Trabajar durante años en las empresas de publicidad de su padre le ha sido útil a Nayib Bukele para venderse como un presidente exitoso, un jefe de Estado ‘millenial’ en busca de su objetivo fundamental: ser un antes y un después en el destino de El Salvador. La inauguración de la megacárcel para pandilleros ha sido la última muestra de ello, una escena digna del inicio de una serie de Netflix. El traslado coreográfico de 2.000 presos semidesnudos –para que así el mundo vea sus emblemáticos tatuajes que los reconocen como miembros de las violentísimas maras– al nuevo Centro de Confinamiento del Terrorismo estuvo perfectamente estudiado.

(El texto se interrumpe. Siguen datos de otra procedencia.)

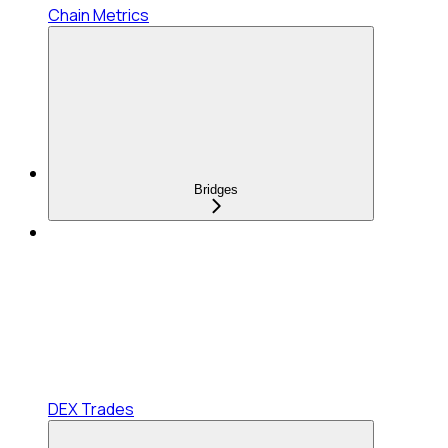
Chain Metrics
Bridges
DEX Trades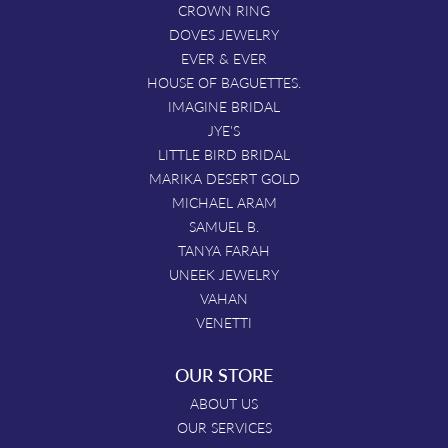
CROWN RING
DOVES JEWELRY
EVER & EVER
HOUSE OF BAGUETTES.
IMAGINE BRIDAL
JYE'S
LITTLE BIRD BRIDAL
MARIKA DESERT GOLD
MICHAEL ARAM
SAMUEL B.
TANYA FARAH
UNEEK JEWELRY
VAHAN
VENETTI
OUR STORE
ABOUT US
OUR SERVICES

Bukele no solo ha querido mostrar la mano dura de su gobierno contra las pandillas que han azotado el país centroamericano durante décadas, sino enfatizar que es un mandatario eficiente que ha logrado lo impensable en apenas cuatro años: hacer de El Salvador un país seguro y digno de inversión.
Y las cifras lo avalan: el 90% de la población aprueba su gestión, un número envidiable para cualquier mandatario. El gobierno de Bukele no deja de repetir sus logros: los homicidios se redujeron en un 57% entre el 2021 y el 2022, y en enero se registraron apenas dos asesinatos por cada 100 mil habitantes, cuando en el 2015, uno de los años más violentos en el país, el número llegó a 105.
Pero detrás de las cámaras hay otra realidad. El video se hizo contra el reloj porque se emitió dos días antes de un anuncio explosivo del Departamento de Justicia de Estados Unidos: Bukele negoció desde el 2019, cuando ganó las elecciones, con los jefes de la MS-13 –una de las maras más violentas– para que redujeran los homicidios a cambio de tratos preferenciales en las cárceles. Un pacto con el demonio donde todos ganaban.
La denuncia ya la había hecho meses antes el portal El Faro, pero se apuntaló con el documento estadounidense.
Sin embargo, el acuerdo terminó abruptamente en el 2022, lo que llevó al presidente a implementar el régimen de excepción, que está cerca de cumplir un año, y que ha permitido arrestos masivos de cualquiera que pudiera parecer un sospechoso. Así, se ha encarcelado a 64 mil personas desde entonces, incluyendo niños y adolescentes, y muchos más que estuvieron en el lugar y el momento equivocados.
El debate es complejo. Los salvadoreños ansían seguridad y ver en la cárcel a criminales que han cometido los peores vejámenes es un alivio. Por fin se hace justicia, dicen. Pero negociar con delincuentes es jugar con fuego. Y las maras saben que al frente tienen a un mandatario con un inmenso ego que pretende parchar con una curita un problema estructural solo para ganar las próximas elecciones y seguir copando los aparatos del Estado.